The Z80 Embryo is the start of my homebrew computer. Initially, I was going to go in deep and complex…. but perhaps its better to do small steps and learn as I go along.

The Embryo is simply the Z80 Tester on a breadboard to look at the starting sequences of the chip and to test that the chip essentially appears to work.

The first step was to build up the clock testing circuit. This design is Ben Eaters design although I changed the switching circuit as I didn’t have a toggle switch that would work well for this. I, instead, used a push button together with the 555 to create a toggle. This is a great design for CPU testing – mainly for testing and operating a homebrew processor¬† but just as useful on a homebrew computer.

The circuit is split into 3 main section.

1. The adjustable frequency clock

2. The One Shot pulse

3. The control circuit to switch between the one shot and the clock.

Each section is using a 555 timer. You could user a variety of other latches and components, but like most people, I had a few 555 lying around so there was no need to go out and buy any new components.

Section 1 – Adjustable Frequency

This section is a simple timer in an astable mode, meaning that it toggles the output state. A Variable resistor (potentiometer)  is used to alter the charge/discharge time of the pulse from about 1Hz to *** 300Hz.

Section 1 – The one shot

This section includes a push button switch to trigger a controlled single pulse. This is great when you need to step through the clock sequence one at a time in order to see and or measure what is going on with the processor.
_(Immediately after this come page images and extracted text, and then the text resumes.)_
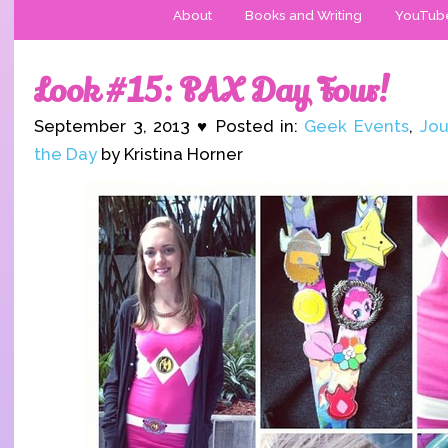
About
Books and Writing
YouTub
Look #15: PAX Day Four!
September 3, 2013 ♥ Posted in:
Geek Events
,
Jou
the Day
by Kristina Horner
Section 3 – The control and switch

As mentioned earlier, I changed the design a bit here, In Ben’s version he uses a toggle switch and the 555 timer is configure to de-bounce the switch. I didn’t have a toggle switch that would fit nicely into the breadboard, and I thought it would be good to use a push button to toggle the state of the output when the button is pushed. So this 555 timer is configured to trigger or reset based on the current output of the 555, thus enabling a push button toggle switch.

The output of this 555 is then also fed into control logic to allow either the One Shot or clock though to the final output.